The scene where Danila walks through a Chicago street market and sees cheap Russian matryoshka dolls? That is PR positioning. It says: “The West has commodified our soul, and we want it back.”
The sequel was cruder, louder, and more problematic. But it worked. Brother 2 was the last massive cultural event of the Yeltsin era. It solidified the “cult” into a permanent structure.
Why the “Brand” Survived (And Gruz 200 Doesn’t Fit)
Balabanov knew that a cult needs fuel. He provided it via Brother and Brother 2, but he also knew the danger of repeating the formula.
Gruz 200 (2007) was the anti-PR move that proved his genius. It was a horrifying, unwatchable (by mainstream standards) film about the Soviet-Afghan war. It had no hero. It had no moral. It was pure, crushing blackness.
Why is that a PR move?
Because Balabanov refused to cash in. He refused to make Brother 3. By walking away from the “franchise” and making a film that actively repelled audiences, he prevented the brand from becoming stale. He kept the Brother films frozen in amber, untouched by commercialization.
The Legacy of the “Pro”
Why are Brother and Brother 2 still cult films 25 years later? Why do soldiers in Donbas today wear “I am Brother” patches? Why do street artists still paint Danila’s face on walls?
Because Alexei Balabanov was a Public Relations professional of the highest order. He understood the core rule of propaganda and branding: You don’t create a myth by telling lies. You create a myth by finding the quiet, ugly truth that everyone is afraid to say out loud, and then putting it on a screen with a gun in its hand.
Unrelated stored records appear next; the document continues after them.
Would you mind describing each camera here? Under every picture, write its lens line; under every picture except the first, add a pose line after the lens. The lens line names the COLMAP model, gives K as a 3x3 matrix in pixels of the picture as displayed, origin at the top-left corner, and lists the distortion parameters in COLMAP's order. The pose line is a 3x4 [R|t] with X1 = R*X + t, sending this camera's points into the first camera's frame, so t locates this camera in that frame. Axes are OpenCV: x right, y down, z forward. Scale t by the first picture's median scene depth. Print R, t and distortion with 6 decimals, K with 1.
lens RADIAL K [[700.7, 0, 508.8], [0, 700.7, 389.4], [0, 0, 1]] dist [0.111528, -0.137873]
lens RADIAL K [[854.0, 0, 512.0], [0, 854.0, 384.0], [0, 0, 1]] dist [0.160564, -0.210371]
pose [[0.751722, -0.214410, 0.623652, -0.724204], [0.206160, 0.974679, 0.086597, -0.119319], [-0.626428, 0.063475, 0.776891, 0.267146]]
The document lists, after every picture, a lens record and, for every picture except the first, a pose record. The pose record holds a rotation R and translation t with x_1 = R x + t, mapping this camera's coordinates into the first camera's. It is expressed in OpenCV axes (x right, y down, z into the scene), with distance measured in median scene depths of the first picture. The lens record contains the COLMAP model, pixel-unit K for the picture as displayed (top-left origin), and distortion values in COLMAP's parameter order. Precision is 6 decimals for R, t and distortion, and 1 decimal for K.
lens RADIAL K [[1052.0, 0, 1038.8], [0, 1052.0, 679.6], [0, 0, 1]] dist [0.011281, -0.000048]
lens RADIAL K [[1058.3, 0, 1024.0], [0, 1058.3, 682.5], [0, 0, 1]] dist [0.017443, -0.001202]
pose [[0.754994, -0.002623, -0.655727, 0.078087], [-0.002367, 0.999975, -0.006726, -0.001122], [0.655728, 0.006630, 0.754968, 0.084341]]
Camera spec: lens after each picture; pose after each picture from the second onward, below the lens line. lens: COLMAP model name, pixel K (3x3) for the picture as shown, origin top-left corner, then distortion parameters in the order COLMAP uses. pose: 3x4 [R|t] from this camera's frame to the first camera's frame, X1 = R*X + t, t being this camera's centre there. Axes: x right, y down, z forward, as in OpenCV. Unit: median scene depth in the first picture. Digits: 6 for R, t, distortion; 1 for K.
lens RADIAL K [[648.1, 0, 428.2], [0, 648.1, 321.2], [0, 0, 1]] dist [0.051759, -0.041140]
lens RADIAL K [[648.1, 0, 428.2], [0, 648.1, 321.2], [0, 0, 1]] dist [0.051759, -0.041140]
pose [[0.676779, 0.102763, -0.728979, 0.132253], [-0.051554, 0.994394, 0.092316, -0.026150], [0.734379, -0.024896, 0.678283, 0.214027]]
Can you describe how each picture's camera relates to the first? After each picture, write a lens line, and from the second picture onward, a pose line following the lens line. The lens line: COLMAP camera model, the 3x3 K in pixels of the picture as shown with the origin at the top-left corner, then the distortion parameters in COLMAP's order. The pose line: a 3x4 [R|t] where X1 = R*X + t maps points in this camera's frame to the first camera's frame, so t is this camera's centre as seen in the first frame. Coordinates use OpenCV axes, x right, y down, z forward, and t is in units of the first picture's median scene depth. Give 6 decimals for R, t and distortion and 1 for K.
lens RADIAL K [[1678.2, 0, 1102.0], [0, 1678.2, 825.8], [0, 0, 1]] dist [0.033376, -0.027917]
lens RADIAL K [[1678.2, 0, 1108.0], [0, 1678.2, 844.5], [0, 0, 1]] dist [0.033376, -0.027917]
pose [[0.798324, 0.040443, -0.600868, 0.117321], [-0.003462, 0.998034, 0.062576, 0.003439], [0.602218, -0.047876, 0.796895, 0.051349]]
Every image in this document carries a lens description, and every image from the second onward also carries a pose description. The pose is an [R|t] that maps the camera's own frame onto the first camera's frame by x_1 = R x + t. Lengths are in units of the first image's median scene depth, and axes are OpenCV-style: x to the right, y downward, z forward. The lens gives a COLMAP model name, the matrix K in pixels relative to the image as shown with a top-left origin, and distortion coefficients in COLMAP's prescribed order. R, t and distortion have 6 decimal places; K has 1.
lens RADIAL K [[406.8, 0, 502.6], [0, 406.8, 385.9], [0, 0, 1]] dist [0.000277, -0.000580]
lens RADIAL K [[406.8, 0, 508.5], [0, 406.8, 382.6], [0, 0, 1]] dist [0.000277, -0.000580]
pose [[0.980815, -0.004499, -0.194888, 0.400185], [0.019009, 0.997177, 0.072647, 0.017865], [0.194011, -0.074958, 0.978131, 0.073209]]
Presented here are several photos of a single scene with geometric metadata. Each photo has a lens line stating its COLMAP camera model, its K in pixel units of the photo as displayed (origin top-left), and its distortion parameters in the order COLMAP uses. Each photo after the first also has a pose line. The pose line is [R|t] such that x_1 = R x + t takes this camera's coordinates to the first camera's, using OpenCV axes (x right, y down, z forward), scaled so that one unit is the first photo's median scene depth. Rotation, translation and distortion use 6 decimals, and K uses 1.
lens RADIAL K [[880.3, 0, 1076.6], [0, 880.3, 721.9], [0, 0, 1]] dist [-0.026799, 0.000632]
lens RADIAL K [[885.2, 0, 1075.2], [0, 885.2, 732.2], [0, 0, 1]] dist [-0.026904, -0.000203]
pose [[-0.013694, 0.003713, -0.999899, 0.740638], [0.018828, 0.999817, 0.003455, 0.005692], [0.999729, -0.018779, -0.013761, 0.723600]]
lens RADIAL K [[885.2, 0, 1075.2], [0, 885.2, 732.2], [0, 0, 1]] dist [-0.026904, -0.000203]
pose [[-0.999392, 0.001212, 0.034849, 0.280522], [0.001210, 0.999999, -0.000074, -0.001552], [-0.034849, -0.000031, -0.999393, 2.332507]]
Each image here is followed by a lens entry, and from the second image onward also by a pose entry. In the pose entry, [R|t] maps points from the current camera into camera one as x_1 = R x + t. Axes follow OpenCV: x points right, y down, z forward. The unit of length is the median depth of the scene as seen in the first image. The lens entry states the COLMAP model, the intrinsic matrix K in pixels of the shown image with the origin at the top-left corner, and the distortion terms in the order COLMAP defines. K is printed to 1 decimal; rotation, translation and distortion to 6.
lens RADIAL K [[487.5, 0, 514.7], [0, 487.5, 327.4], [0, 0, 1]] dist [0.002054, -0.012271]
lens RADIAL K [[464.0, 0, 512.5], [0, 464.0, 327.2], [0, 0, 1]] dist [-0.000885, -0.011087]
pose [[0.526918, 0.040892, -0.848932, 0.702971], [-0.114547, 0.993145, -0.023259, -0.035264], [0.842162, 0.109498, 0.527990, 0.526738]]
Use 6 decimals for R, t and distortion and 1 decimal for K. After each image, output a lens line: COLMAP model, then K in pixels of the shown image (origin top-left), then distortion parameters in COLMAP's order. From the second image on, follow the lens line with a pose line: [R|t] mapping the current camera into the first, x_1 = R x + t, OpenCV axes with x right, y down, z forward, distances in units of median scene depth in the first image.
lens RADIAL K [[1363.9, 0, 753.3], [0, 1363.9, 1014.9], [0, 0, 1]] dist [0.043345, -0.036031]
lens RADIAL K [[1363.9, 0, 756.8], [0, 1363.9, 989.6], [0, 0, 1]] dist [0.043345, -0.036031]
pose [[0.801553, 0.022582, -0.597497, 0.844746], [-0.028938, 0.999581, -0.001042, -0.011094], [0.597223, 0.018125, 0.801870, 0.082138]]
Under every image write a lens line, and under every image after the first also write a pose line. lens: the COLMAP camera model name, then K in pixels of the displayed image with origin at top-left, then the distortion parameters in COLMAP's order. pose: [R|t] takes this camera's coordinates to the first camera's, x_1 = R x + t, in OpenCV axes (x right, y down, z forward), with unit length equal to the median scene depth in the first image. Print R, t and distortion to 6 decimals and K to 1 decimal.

He took the fear, the poverty, and the national inferiority complex of post-Soviet Russia, and he reframed it as “simplicity,” “loyalty,” and “strength.”
He didn’t hire a press agent to announce that Danila was a hero. He just let the country watch the movie, nod, and say, “Yeah. That’s us.”
And in the brutal, bloody world of Russian cultural history, that is the most brilliant PR campaign ever run.